Va perfettamente tutto al contrario di come dovrebbe andare anche nel caso dell’elezione della Presidente della Commissione Diritti umani del Senato della Repubblica.
Non c’è da stupirsi ma c’è da indignarsi. Lo stupore lascia il passo, dopo un po’, alla sola indignazione perché ormai tante, troppe sono le normali anomalie che si riscontrano nella gestione del governo, nei suoi rapporti con gli altri poteri dello Stato e, soprattutto, nel riversamento che ha l’opera dell’esecutivo, in parole e opere (reminiscenze ecclesiastiche farebbero dire: “…e omissioni. Mia colpa, mia colpa, mia massima colpa…”, ma di cosa sarei colpevole francamente non lo so…) ha sulla popolazione.
Il tutto si muove tra il serio e il faceto in un contesto di crescita di una incultura di massa che aiuta reciprocamente governo e partiti sovranisti a diventare espressione del consenso e, parimenti, a perpetuarlo, ad accrescerlo: il rapporto è, dunque, ambivalente e non sembra scemare al momento.
Dunque, diventa Presidente della Commissione Diritti umani del Senato della Repubblica, con il voto dei pentastellati, chi ha espresso parole che sono l’esatto opposto della vicinanza ai diritti umani: mise un “Like” di troppo al commento di un amico che su Facebook invocava i forni per i migranti.
Quasi nella normopatia della deriva crudelista di oggi si inseriscono poi commenti sulla famiglia tradizionale e via di seguito. Forse potranno apparire come cliché già sentiti, visti, letti, eppure sono figli di un tempo di resurrezione dell’egoismo anticlassista che, tuttavia, cresce e si sviluppa in un governo che paradossalmente rischia di apparire “sociale” grazie alle uniche misure che andrebbero criticate da sinistra per farne tesoro: reddito di cittadinanza e superamento della Legge Fornero.

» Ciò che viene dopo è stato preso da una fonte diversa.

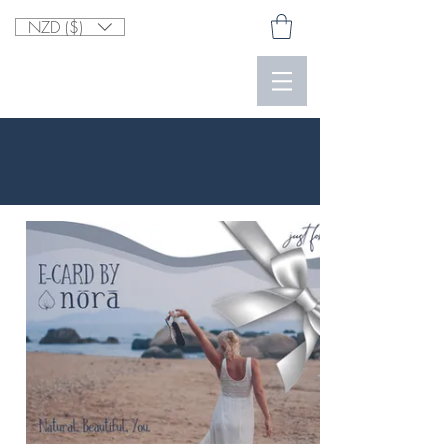
NZD ($)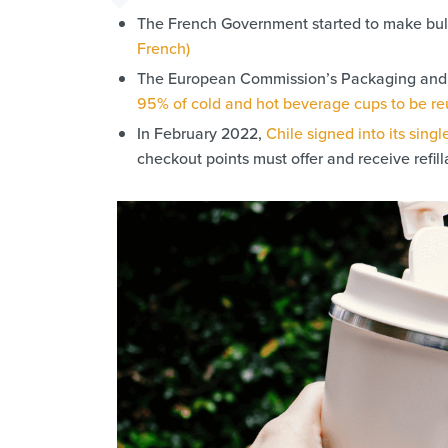
The French Government started to make bulk
French)
The European Commission’s Packaging and P
95% of cold and hot beverage cups to be r
In February 2022,
Chile signed into its singl
checkout points must offer and receive refill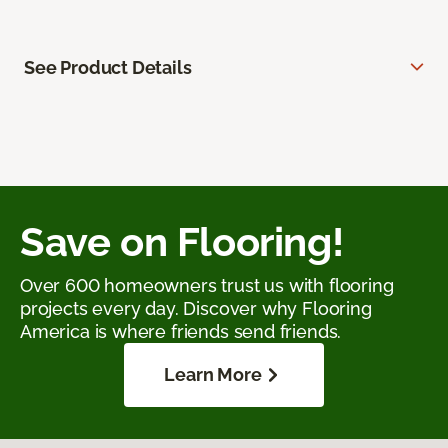
See Product Details
Save on Flooring!
Over 600 homeowners trust us with flooring
projects every day. Discover why Flooring
America is where friends send friends.
Learn More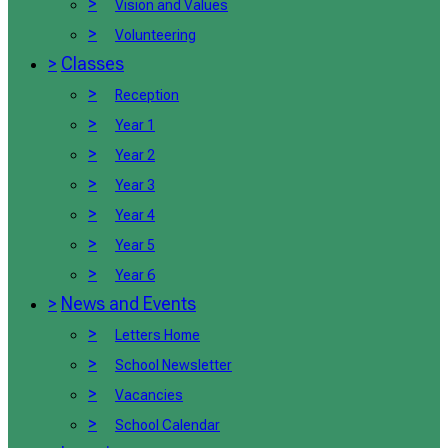
>
Vision and Values
>
Volunteering
>
Classes
>
Reception
>
Year 1
>
Year 2
>
Year 3
>
Year 4
>
Year 5
>
Year 6
>
News and Events
>
Letters Home
>
School Newsletter
>
Vacancies
>
School Calendar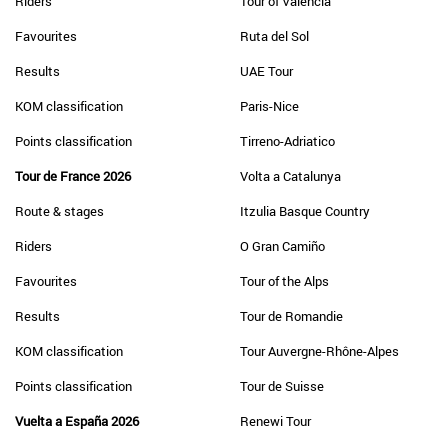
Riders
Tour of Valencia
Favourites
Ruta del Sol
Results
UAE Tour
KOM classification
Paris-Nice
Points classification
Tirreno-Adriatico
Tour de France 2026
Volta a Catalunya
Route & stages
Itzulia Basque Country
Riders
O Gran Camiño
Favourites
Tour of the Alps
Results
Tour de Romandie
KOM classification
Tour Auvergne-Rhône-Alpes
Points classification
Tour de Suisse
Vuelta a España 2026
Renewi Tour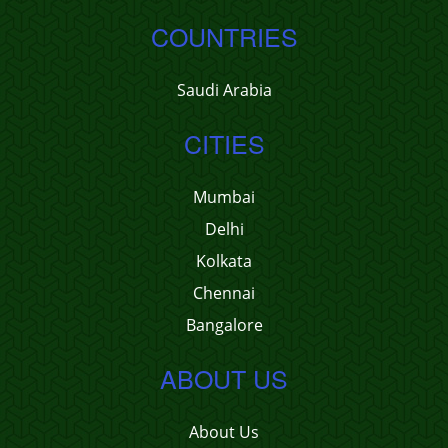
COUNTRIES
Saudi Arabia
CITIES
Mumbai
Delhi
Kolkata
Chennai
Bangalore
ABOUT US
About Us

Una critica da sinistra significa porre l’accento su questi temi che sono controversi e che non ci trovano unanimi nel giudicare, ad esempio, il tanto sbandierato “reddito” come una formula di lotta alla povertà e, tanto meno, allo sfruttamento.
Pochi giorni fa il Vicepresidente del Consiglio Di Maio, virgolettato da “La Stampa”, si è espresso così: “Chi lavora non deve essere sfruttato.“. Servirebbe una noiosissima lezione di economia politica per dimostrare marxianamente che nel sistema di produzione capitalistico chiunque lavori alle dipendenze di qualcuno è, se non altro per antonomasia, uno “sfruttato”.
Lo sfruttamento esiste in quanto esiste il lavoro salariato. Ma non è questo il momento per una tirata economica dal sapore classista tipico di quei ferrivecchi che sono i comunisti. Ora è tempo di innovazione e la si trova nel governo giallo-verde, nell’atipicità espressiva di Salvini piuttosto che nel formalismo di Di Maio. Si compensano. Equilibrio nella forza di governo che costituisce la maggioranza parlamentare unendo due elementi aggregativi di massa che parevano antitetici.
La teoria delle “tre destre” che vado predicando da tempo su questo sito aveva una sua ragione d’essere: magari poteva apparire un po’ strampalata, ma alla fine si è dimostrata veritiera, verificabile ogni giorno che passa sotto questo governo e sotto questa inesistente opposizione che non sa esserlo quando si tratta di non gestire i rapporti tra politica ed economia nazionale e continentale.
Dunque, lentamente, con inesorabile acquiescenza, il popolo si abitua alle trasformazioni politiche e anti-sociali che vengono avanti in un flusso di normalità impressionante. Dentro al torbidume delle destre di tutti i tipi prende forma forse una nuova generazione che eredita un senso dell’autoritarismo fondato sulla dura necessità della garanzia della sicurezza: la libertà di tenersi una pistola in un cassetto di casa e di usarla al primo cenno d’invasione – vera o presunta che sia… son dettagli! – è una grande evoluzione libertaria, un passo enorme in avanti di una civiltà italica abituata ad un clericalismo che viene sempre meno nella sua diffusione larga ma che si accentua nei disegni di legge che vorrebbero rendere meno semplici gli accessi a diritti come la separazione definitiva da un coniuge con cui risulta impossibile continuare a vivere.
Tutto va, dunque, al contrario di come dovrebbe andare. Possiamo anche un po’ scherzarci ed ironizzare per stemperare le nostre animosità, le arrabbiature e le contratture muscolari di un pensiero che sovente rischia di piegarsi alla vulgata comune.
Proviamo a restare seri, quindi dirci che una “risata li seppellirà”, ma proviamo anche a non diventare seriosi perché finiremmo per allontanarci ancora di più da un popolo che già ora non ci percepisce più come piano su cui appoggiarsi per regolare meglio la vita nel prossimo futuro.